You probably have heard it: “I don’t want to get political” or “I don’t want to talk politics”. When life suddenly becomes very real and certain morals and values collide, things start to get political.
However, when you look at everything in the world, from the first steps you take every morning when you leave your house for work, college, family or friends, ‘till the very moment you come back home. Everything we do is because of the political landscape we are in.
Let me put it a bit in perspective. I live in the Netherlands, which has decent social services. I have a roof over my head and basic things like healthcare, food and shelter are guaranteed, whether I would have the money for it or not. I will not become bankrupt if I suddenly become ill and need medical attention. When you would look to other countries, you suddenly realize that this certainty I have, is not a given in countries like the United States of America.
I for example also have a right to privacy, a personal space and the right to express my opinion (against the government). If you were to look at countries like China, then you already know that the people there are very restricted in what they can say or do.
Politics also determine things like, what movies you can watch, what games you can play and even who you can love…
The realization of politics being life, made me and my spouse more aware of the role we can play in society. Through my job I have been politically quite vocal when it comes to changes in healthcare, especially with subjects related to the digital world and the sensitive position patients have. I see it as my moral duty to participate in this discourse as I am knowledgeable and (feel) I know how we as a society can improve to protect everyone from getting sick, staying sick or even from dying.
My spouse on the other hand was still searching ways to participate in society and to be a force of good. To be the voice for those who cannot speak, those who cannot fight. Pursuing the rule of law first, the switch now was made to running for office. First at a local level and who knows what possibilities the future might hold.

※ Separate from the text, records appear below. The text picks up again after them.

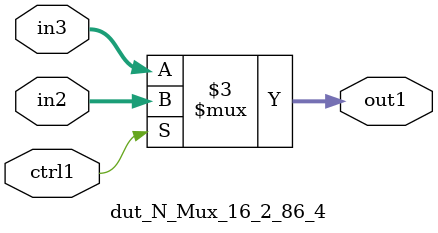
<source format=v>

`timescale 1ps / 1ps


module dut_N_Mux_16_2_86_4( in3, in2, ctrl1, out1 );

    input [15:0] in3;
    input [15:0] in2;
    input ctrl1;
    output [15:0] out1;
    reg [15:0] out1;

    
    // rtl_process:dut_N_Mux_16_2_86_4/dut_N_Mux_16_2_86_4_thread_1
    always @*
      begin : dut_N_Mux_16_2_86_4_thread_1
        case (ctrl1) 
          1'b1: 
            begin
              out1 = in2;
            end
          default: 
            begin
              out1 = in3;
            end
        endcase
      end

endmodule



</source>
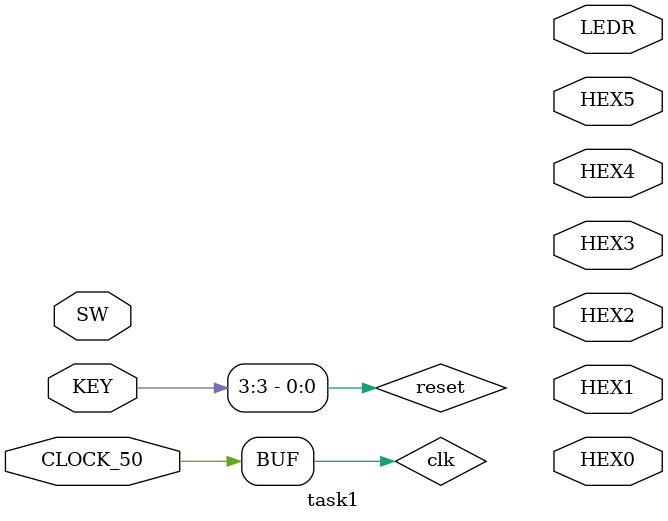
<source format=sv>
module task1(input logic CLOCK_50, input logic [3:0] KEY, input logic [9:0] SW,
             output logic [6:0] HEX0, output logic [6:0] HEX1, output logic [6:0] HEX2,
             output logic [6:0] HEX3, output logic [6:0] HEX4, output logic [6:0] HEX5,
             output logic [9:0] LEDR);

	wire reset = KEY[3];
	wire clk = CLOCK_50; 
	wire [7:0] addr, wrdata;
	wire wren;
	reg en; 
	
    s_mem s( addr, clk, wrdata, wren, q );
	
	init I(clk, reset, en, rdy, addr, wrdata, wren);
			
    always_ff @(posedge clk or negedge reset) begin 
		if (~reset) 
			en <= 1'b1; 
		else
			en <= 1'b0; 
	end	

endmodule: task1

</source>
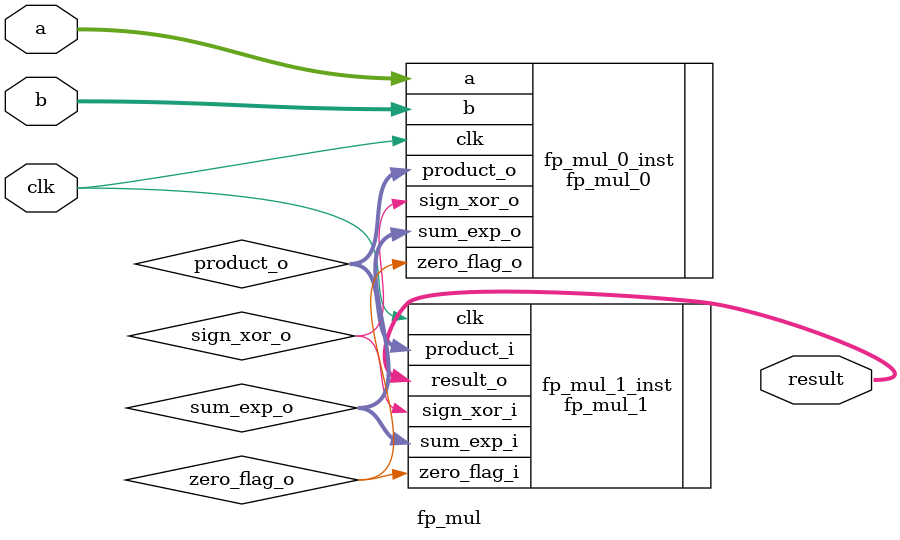
<source format=sv>
module fp_mul #(
    parameter WIDTH = 24
)(
    input logic clk, 
    input wire [WIDTH - 1:0] a,
    input wire [WIDTH - 1:0] b,

    output wire [23:0] result
);

    logic [16:0] product_o;
    logic zero_flag_o;
    logic sign_xor_o;
    logic [8:0] sum_exp_o;

    fp_mul_0 fp_mul_0_inst (
        .clk(clk),
        .a(a),
        .b(b),
        .product_o(product_o),
        .zero_flag_o(zero_flag_o),
        .sign_xor_o(sign_xor_o),
        .sum_exp_o(sum_exp_o)
    );

    fp_mul_1 fp_mul_1_inst (
        .clk(clk),
        .product_i(product_o),
        .zero_flag_i(zero_flag_o),
        .sign_xor_i(sign_xor_o),
        .sum_exp_i(sum_exp_o),
        .result_o(result)
    );

endmodule

</source>
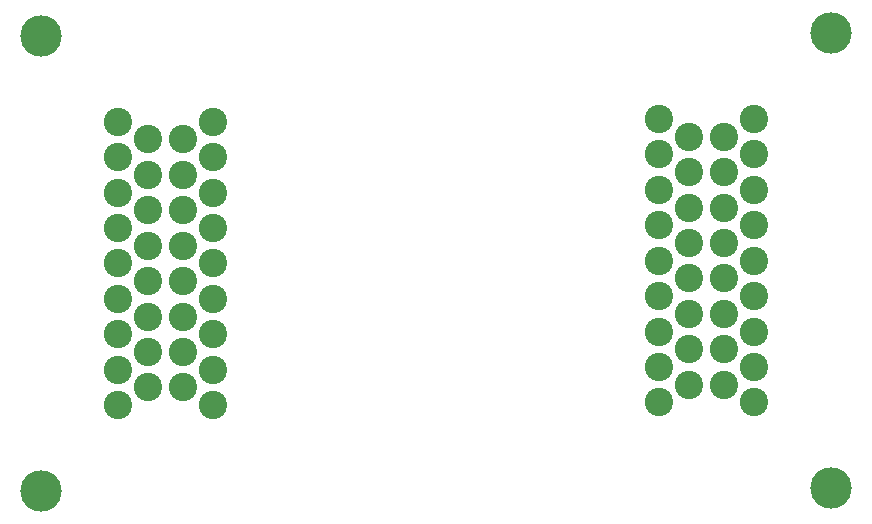
<source format=gts>
G04*
G04 #@! TF.GenerationSoftware,Altium Limited,Altium Designer,22.5.1 (42)*
G04*
G04 Layer_Color=8388736*
%FSLAX25Y25*%
%MOIN*%
G70*
G04*
G04 #@! TF.SameCoordinates,C106D3DF-9627-4863-B2E5-E2E0062BA835*
G04*
G04*
G04 #@! TF.FilePolarity,Negative*
G04*
G01*
G75*
%ADD13C,0.13792*%
%ADD14C,0.09461*%
D13*
X33645Y14710D02*
D03*
Y166285D02*
D03*
X296669Y167191D02*
D03*
Y15616D02*
D03*
D14*
X59236Y137742D02*
D03*
Y125931D02*
D03*
Y114120D02*
D03*
Y102309D02*
D03*
Y90498D02*
D03*
Y78687D02*
D03*
Y66876D02*
D03*
Y55065D02*
D03*
Y43254D02*
D03*
X69078Y131836D02*
D03*
Y120025D02*
D03*
Y108214D02*
D03*
Y96403D02*
D03*
Y84592D02*
D03*
Y72781D02*
D03*
Y60970D02*
D03*
Y49159D02*
D03*
X80889Y131836D02*
D03*
Y120025D02*
D03*
Y108214D02*
D03*
Y96403D02*
D03*
Y84592D02*
D03*
Y72781D02*
D03*
Y60970D02*
D03*
Y49159D02*
D03*
X90732Y137742D02*
D03*
Y125931D02*
D03*
Y114120D02*
D03*
Y102309D02*
D03*
Y90498D02*
D03*
Y78687D02*
D03*
Y66876D02*
D03*
Y55065D02*
D03*
Y43254D02*
D03*
X271078Y44159D02*
D03*
Y55970D02*
D03*
Y67781D02*
D03*
Y79592D02*
D03*
Y91403D02*
D03*
Y103214D02*
D03*
Y115025D02*
D03*
Y126836D02*
D03*
Y138647D02*
D03*
X261236Y50065D02*
D03*
Y61876D02*
D03*
Y73687D02*
D03*
Y85498D02*
D03*
Y97309D02*
D03*
Y109120D02*
D03*
Y120931D02*
D03*
Y132742D02*
D03*
X249425Y50065D02*
D03*
Y61876D02*
D03*
Y73687D02*
D03*
Y85498D02*
D03*
Y97309D02*
D03*
Y109120D02*
D03*
Y120931D02*
D03*
Y132742D02*
D03*
X239582Y44159D02*
D03*
Y55970D02*
D03*
Y67781D02*
D03*
Y79592D02*
D03*
Y91403D02*
D03*
Y103214D02*
D03*
Y115025D02*
D03*
Y126836D02*
D03*
Y138647D02*
D03*
M02*

</source>
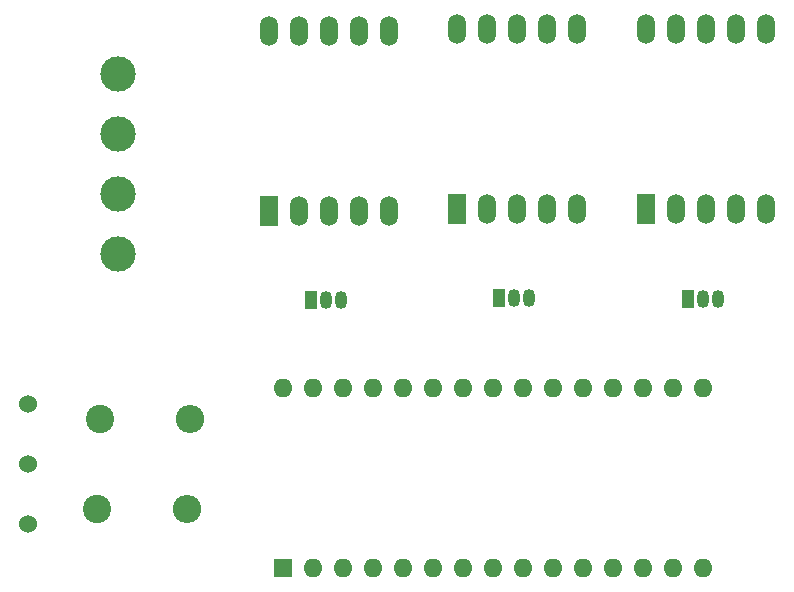
<source format=gbr>
%TF.GenerationSoftware,KiCad,Pcbnew,(6.0.11)*%
%TF.CreationDate,2023-02-07T12:56:04-07:00*%
%TF.ProjectId,temp_changer,74656d70-5f63-4686-916e-6765722e6b69,rev?*%
%TF.SameCoordinates,Original*%
%TF.FileFunction,Soldermask,Bot*%
%TF.FilePolarity,Negative*%
%FSLAX46Y46*%
G04 Gerber Fmt 4.6, Leading zero omitted, Abs format (unit mm)*
G04 Created by KiCad (PCBNEW (6.0.11)) date 2023-02-07 12:56:04*
%MOMM*%
%LPD*%
G01*
G04 APERTURE LIST*
%ADD10C,2.400000*%
%ADD11O,2.400000X2.400000*%
%ADD12R,1.524000X2.524000*%
%ADD13O,1.524000X2.524000*%
%ADD14R,1.050000X1.500000*%
%ADD15O,1.050000X1.500000*%
%ADD16R,1.600000X1.600000*%
%ADD17O,1.600000X1.600000*%
%ADD18C,1.524000*%
%ADD19C,3.000000*%
G04 APERTURE END LIST*
D10*
%TO.C,R1*%
X115080000Y-101600000D03*
D11*
X122700000Y-101600000D03*
%TD*%
D12*
%TO.C,U3*%
X161560000Y-76200000D03*
D13*
X164100000Y-76200000D03*
X166640000Y-76200000D03*
X169180000Y-76200000D03*
X171720000Y-76200000D03*
X171720000Y-60960000D03*
X169180000Y-60960000D03*
X166640000Y-60960000D03*
X164100000Y-60960000D03*
X161560000Y-60960000D03*
%TD*%
D14*
%TO.C,Q2*%
X149073625Y-83771890D03*
D15*
X150343625Y-83771890D03*
X151613625Y-83771890D03*
%TD*%
D14*
%TO.C,Q3*%
X165100000Y-83820000D03*
D15*
X166370000Y-83820000D03*
X167640000Y-83820000D03*
%TD*%
D16*
%TO.C,A1*%
X130810000Y-106670000D03*
D17*
X133350000Y-106670000D03*
X135890000Y-106670000D03*
X138430000Y-106670000D03*
X140970000Y-106670000D03*
X143510000Y-106670000D03*
X146050000Y-106670000D03*
X148590000Y-106670000D03*
X151130000Y-106670000D03*
X153670000Y-106670000D03*
X156210000Y-106670000D03*
X158750000Y-106670000D03*
X161290000Y-106670000D03*
X163830000Y-106670000D03*
X166370000Y-106670000D03*
X166370000Y-91430000D03*
X163830000Y-91430000D03*
X161290000Y-91430000D03*
X158750000Y-91430000D03*
X156210000Y-91430000D03*
X153670000Y-91430000D03*
X151130000Y-91430000D03*
X148590000Y-91430000D03*
X146050000Y-91430000D03*
X143510000Y-91430000D03*
X140970000Y-91430000D03*
X138430000Y-91430000D03*
X135890000Y-91430000D03*
X133350000Y-91430000D03*
X130810000Y-91430000D03*
%TD*%
D10*
%TO.C,R2*%
X115300000Y-93980000D03*
D11*
X122920000Y-93980000D03*
%TD*%
D12*
%TO.C,U2*%
X145580000Y-76200000D03*
D13*
X148120000Y-76200000D03*
X150660000Y-76200000D03*
X153200000Y-76200000D03*
X155740000Y-76200000D03*
X155740000Y-60960000D03*
X153200000Y-60960000D03*
X150660000Y-60960000D03*
X148120000Y-60960000D03*
X145580000Y-60960000D03*
%TD*%
D18*
%TO.C,U5*%
X109220000Y-92710000D03*
X109220000Y-97790000D03*
X109220000Y-102870000D03*
%TD*%
D14*
%TO.C,Q1*%
X133160000Y-83940046D03*
D15*
X134430000Y-83940046D03*
X135700000Y-83940046D03*
%TD*%
D12*
%TO.C,U1*%
X129640000Y-76390000D03*
D13*
X132180000Y-76390000D03*
X134720000Y-76390000D03*
X137260000Y-76390000D03*
X139800000Y-76390000D03*
X139800000Y-61150000D03*
X137260000Y-61150000D03*
X134720000Y-61150000D03*
X132180000Y-61150000D03*
X129640000Y-61150000D03*
%TD*%
D19*
%TO.C,U4*%
X116840000Y-80010000D03*
X116840000Y-74930000D03*
X116840000Y-69850000D03*
X116840000Y-64770000D03*
%TD*%
M02*

</source>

This road we both have been on, whilst my spouse was running for office, got me into reading part one of his book series A Promised Land by Barack Obama. Now US politics is nothing like that of the Netherlands, but I was looking and searching for any tips which might be relevant whilst we were campaigning. Combine that with what I had already read in Becoming by Michelle Obama, both books gave me a feeling of… responsibility. I am not quite sure how to put it into words, but I will try.
If you are in a position to help others you should, but do not expect anything for it in return. Running for a government position is hard. It is time and energy consuming and is also very demanding on your family life. However – if successful – you can be a force for good. Your determination and hard work can make it so that a single mom has enough money, so she can go to college, work and still be able to afford childcare. Your determination and hard work can make it so that elderly receive the care they need in their final days/months/years. Your determination and hard work can make it so that the effects of climate change are reduced or even reverted!
In A Promised Land Barack Obama goes from his early years and ends with the assassination of Osama Bin Laden (basically his first term). He goes in great detail about certain US related policies, but also gives you insight at how the game is played. Things to be wary of and what you can do to achieve goals you set out to do. He believes, as I do, that a better world is possible if you are willing to work for it. The road towards this better world however is not smooth. There are bumps, holes, detours and more before progress is made.
One of his quotes in his final presidential speech was: “Don’t aim for perfection, just do better tomorrow.” If we keep doing better each day, eventually you will approach your ideal of perfection. You just have to work on improving day by day. You have the power to bring change. You just have to figure out how.
But… never, ever underestimate the toll it will take on your personal life, even your own health. You work in service for the people and are elected by the people. The book gives in clear detail the trials and tribulations one must endure running for and being in office.
And me and my spouse? Well I am still committed to improving our healthcare system, hopefully not just contributing to what we have in the Netherlands, but one day also to a more universal form of healthcare, which will benefit all people around the world.
My spouse though, after a long and tiresome campaign, has gotten elected to our local council. Already asking the tough questions and working with others to improve social services for underprivileged children, people with disabilities and our elderly.
We do not know what the road ahead will bring us, but one thing is for sure. We are determined to leave the world a little better than we have found it.